# Cafishing the Killbuck Creek



## catfish_hunter (May 31, 2005)

Just wondering if anyone else ever fishes the Killbuck Creek...Me and my ole' man have a fishing trailor there and we trot line it alot, caught 17 cats this past weekend, nothing real big, biggest was about about a 8-10 lb blue...But we had a great time...


----------



## smalliehunter1 (Apr 13, 2005)

Did you release the cats?


----------



## catfish_hunter (May 31, 2005)

we cleaned one and released the rest...we caught a couple nice ones last week and cleaned them...so we have enough meat for a while..lol..


----------



## rockbass (Apr 16, 2004)

Hate to burst your bubble, but it is highly likely you did not catch a blue cat. Prob just a male channel cat.....They get the blue color and look a bit different than a female. A true Blue cat does not really look blue like the male channels do. Still though, a lot of people will call the dark/blueish colored male channels blue cats. I believe the only place in Ohio to catch true Blue cats is on the Ohio river and in the rivers that dump into them. I am not familiar with Killbuck creek, so maybe it does dump into the Ohio


----------



## bkr43050 (Apr 5, 2004)

I think RockBass is right about the blue cats. I don't believe they exist in any streams that far up from the Ohio. And the channels are getting to that time of the year where the males brighten their color up a bit.

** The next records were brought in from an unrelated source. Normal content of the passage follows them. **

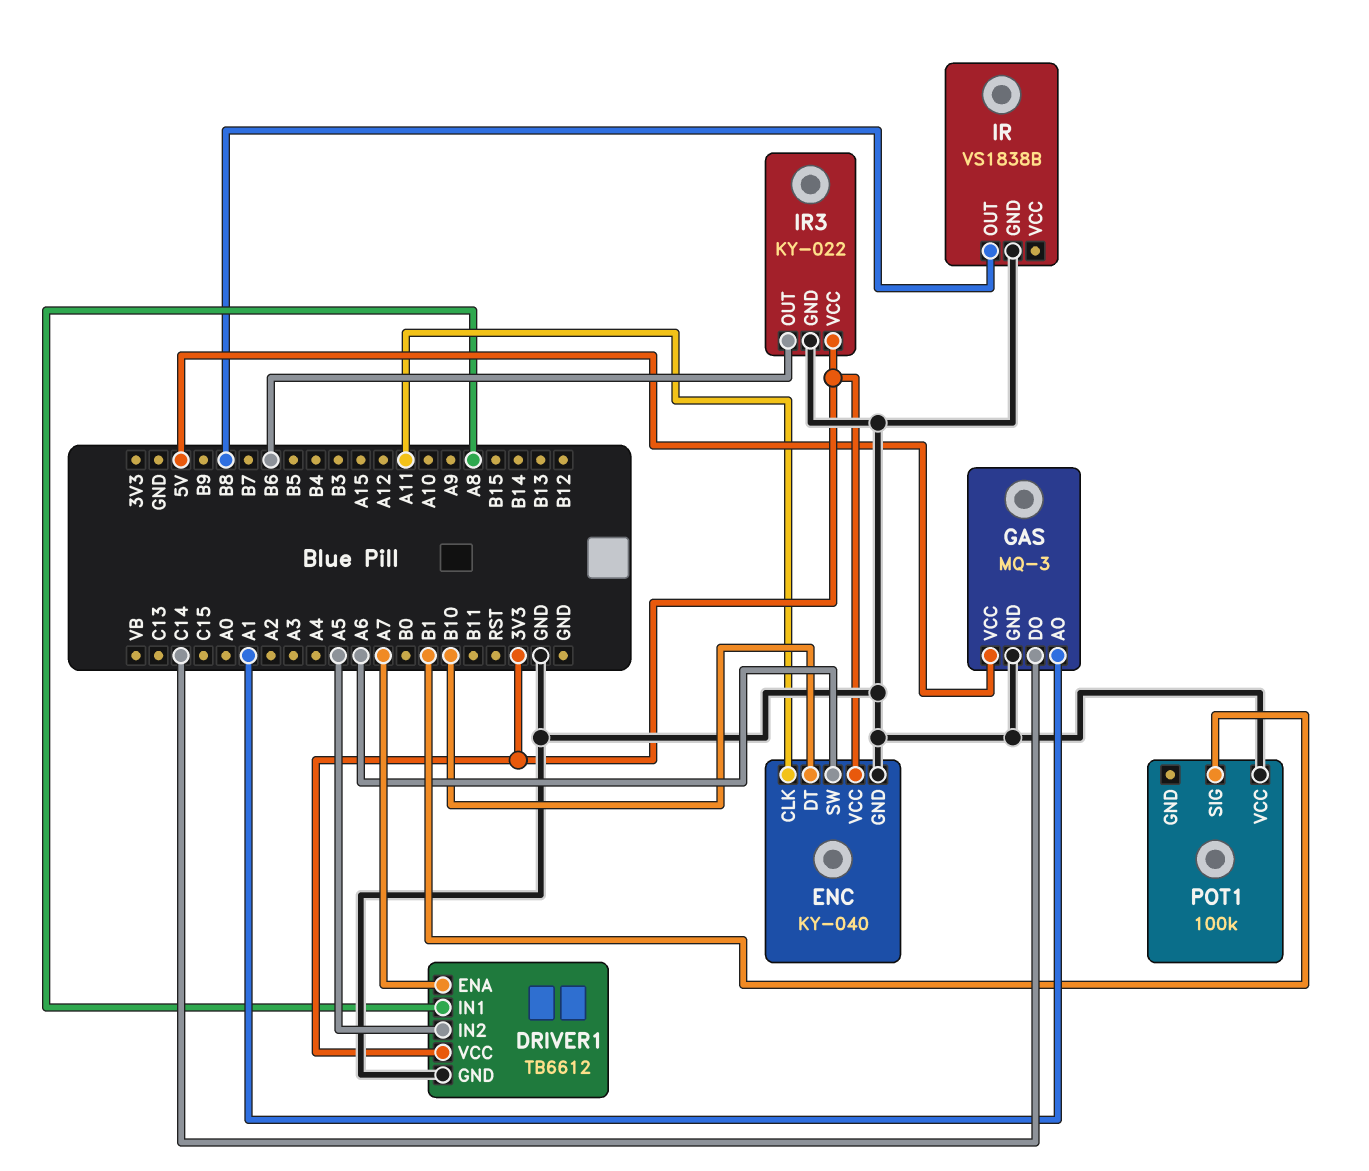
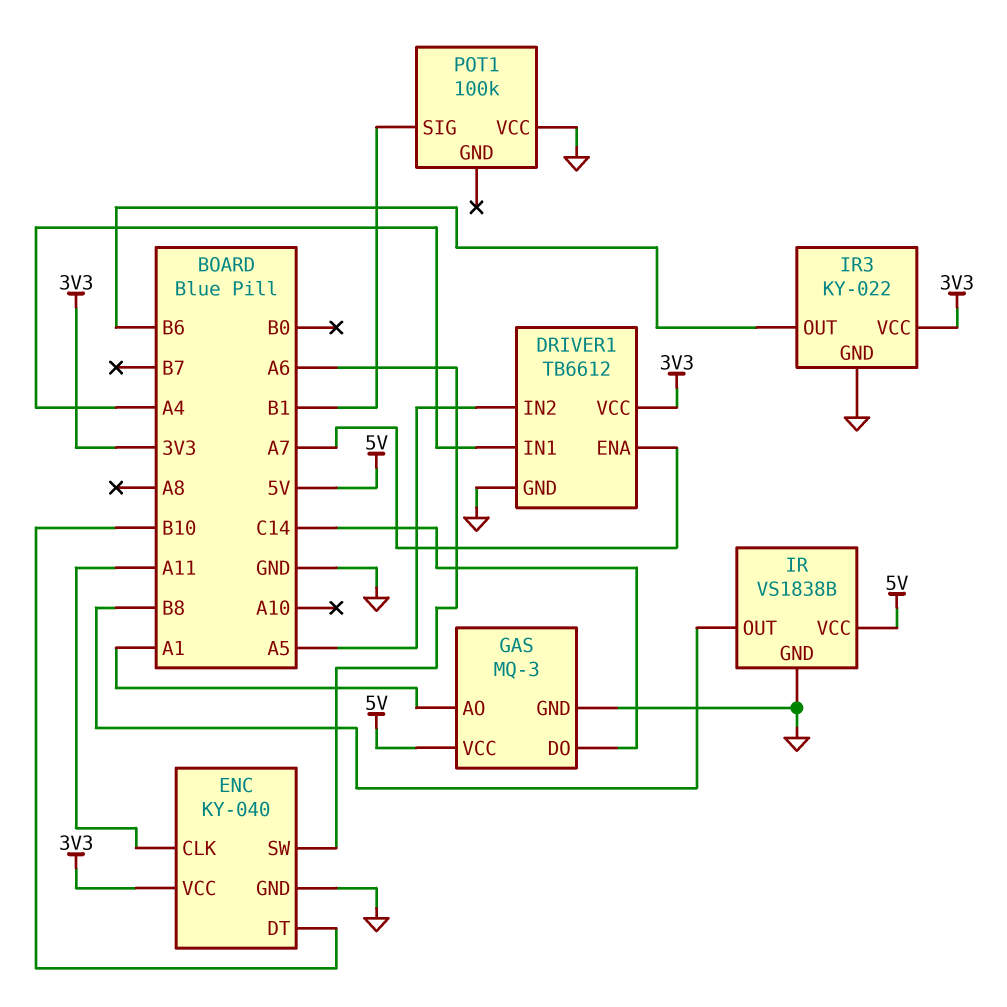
DRIVER1 pin IN1: A8 -> A4
IR pin VCC: none -> 5V

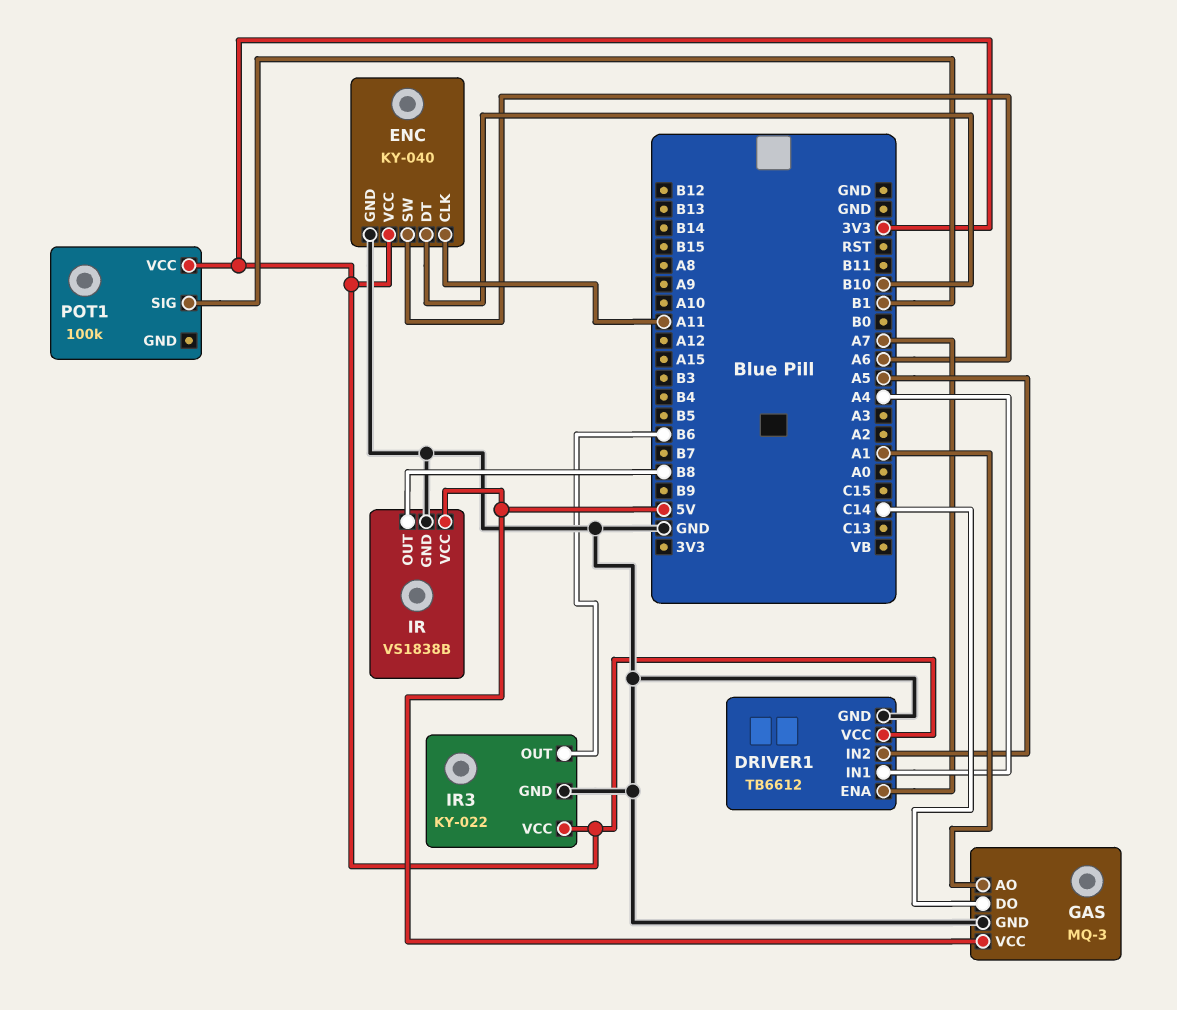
POT1 pin VCC: GND -> 3V3

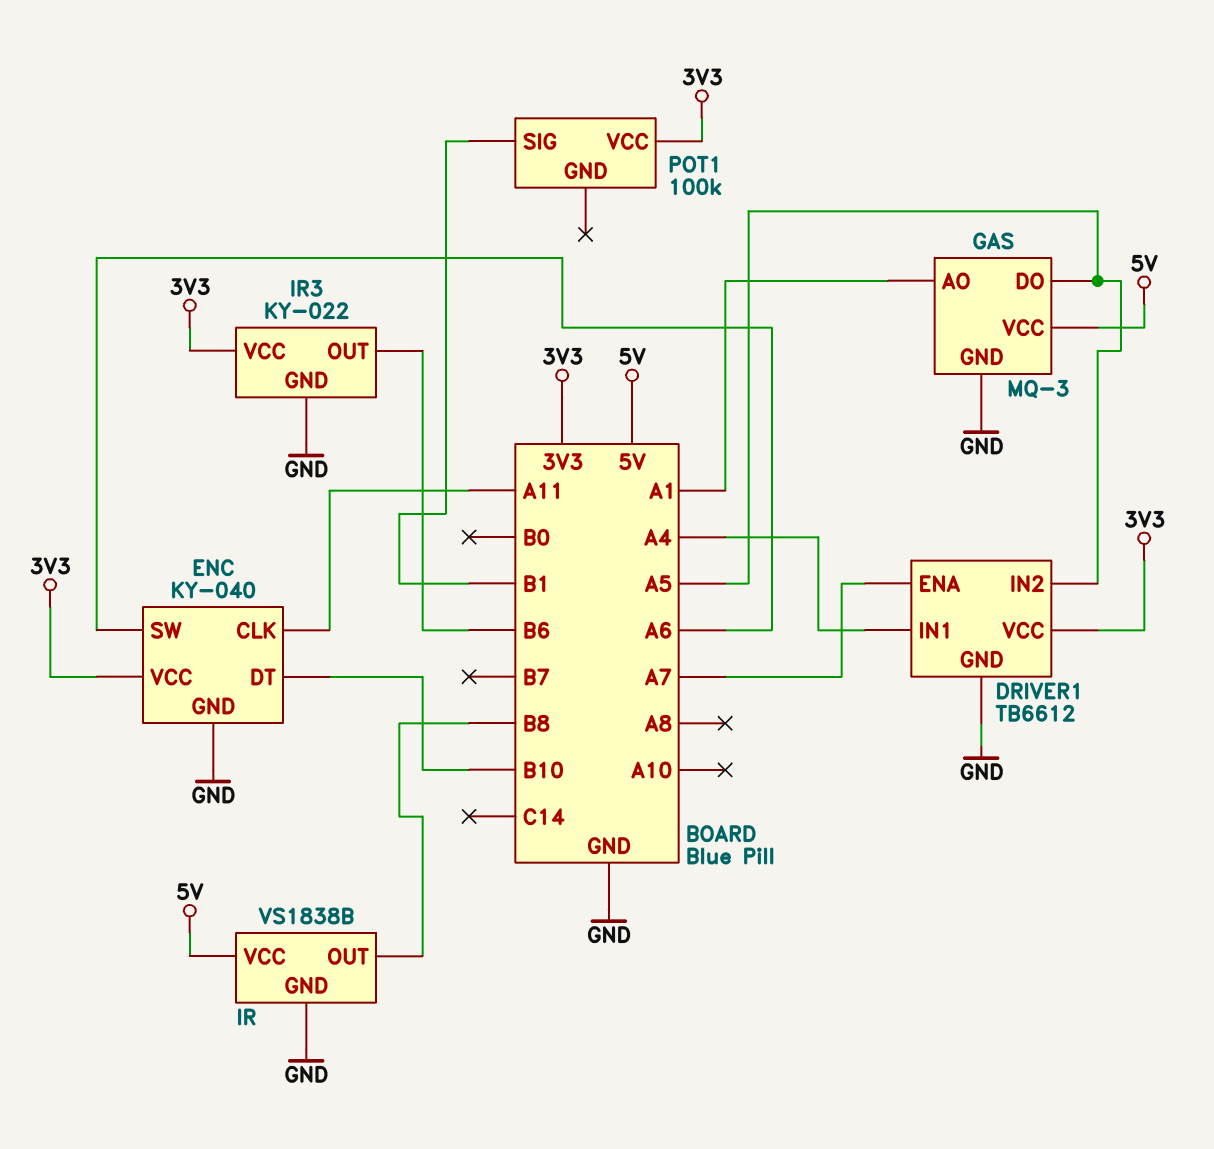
GAS pin DO: C14 -> A5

But if by some rare chance that it was a blue that you caught I wanted to make sure that you knew that they were a protected species in Ohio and you cannot keep them. I know you did not state that you kept that one in particular but I just thought I would throw that out there.

If you can get some pictures of one the next time and post it on here our Ohio River experts would be able to identify it.


----------